Thursday, December 18, 2003

Chicago Tribune | Technology raises risk of tyranny:
"What does the government know about you?

As technology has changed in recent years, the type and the quantity of information about us that the government can use have increased and changed. How government gathers and uses information is changing in ways that should be important to a people asserting the right to control its government."

Most people are probably not aware of the scope of these changes or why they are important to our everyday lives in a free society. People want to be safe. But will these changes really make us safer?

When we look closely, we can discern a pattern of information gathering underway at the national level that is staggering in its breadth and purposes. Its relationship to our safety is tenuous, at best.

So we must look closer still. The national information-gathering puzzle is made up of many pieces. Viewed separately, some may seem innocuous, even common sense, while others are troubling. Viewed together, their existence should give us all pause.…

The danger posed to freedom by the administration's current initiatives lies in the use of computers and computer systems, which allow for much of the collection and use of information. Computer power allows government to access a greater variety of types of information, pull more pieces together into a whole and analyze data without needing to have a human being look at it.

In the past, government could collect information, but it couldn't necessarily use it all. Human intervention was required to make connections between pieces of information. When government wanted to tyrannize its citizens, it gathered information and placed it in Manila file folders.
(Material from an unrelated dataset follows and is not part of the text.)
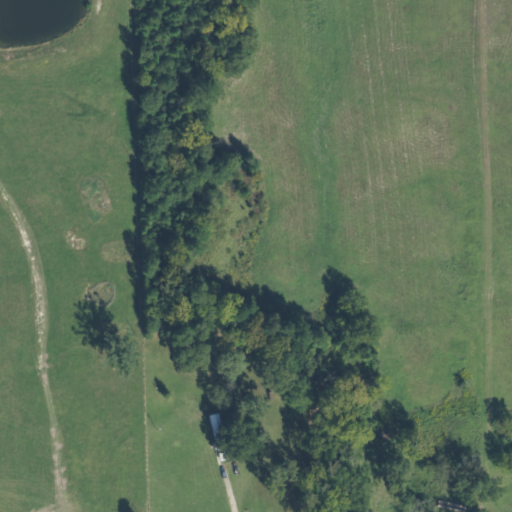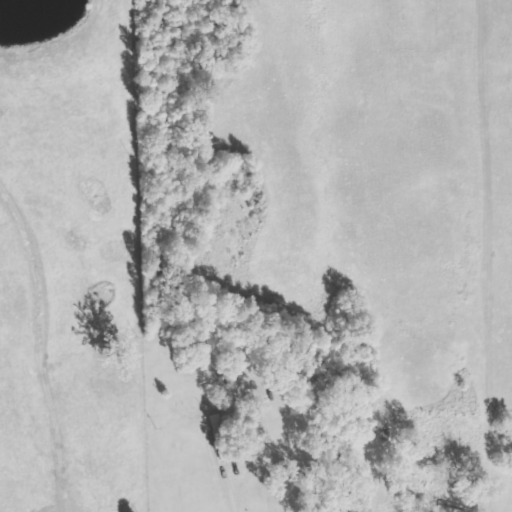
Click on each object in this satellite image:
building: (216, 436)
building: (79, 463)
Perhaps some of these files were centrally located under the control of a person charged with determining the importance of that information. Yet the government had only so many resources; there were only so many people who could be tyrannized at one time. People reviewed people, and people could do only so much. The danger of mass tyranny was not based on information itself, but on the leg power of government.

But today computers allow different government agencies to share information; information collected for one purpose is now reviewed for others. Computers analyze according to their programs, spitting out potential relationships between facts and figures. Tyranny, as much as if not more than freedom, is facilitated by the computer. And the administration's current programs have the potential for tyrannical effects.

How does the Bush administration respond to civil rights advocates concerned about its efforts? As it does with its justification for nearly all of its current activities: by reference to the "war on terrorism." And while the administration admits that it cannot ensure our safety from terrorism, all the while it goes about establishing systems designed to violate our freedoms and liberties in pursuit of a politically expedient (and false) sense of security.

There are those who would argue that protecting the lives of Americans takes precedence over freedoms, liberties and perhaps all other obligations. We, as a nation, must reject this argument. Benjamin Franklin, more than 20 years before the Revolutionary War, said, "They that can give up essential liberty to obtain a little temporary safety deserve neither liberty nor safety."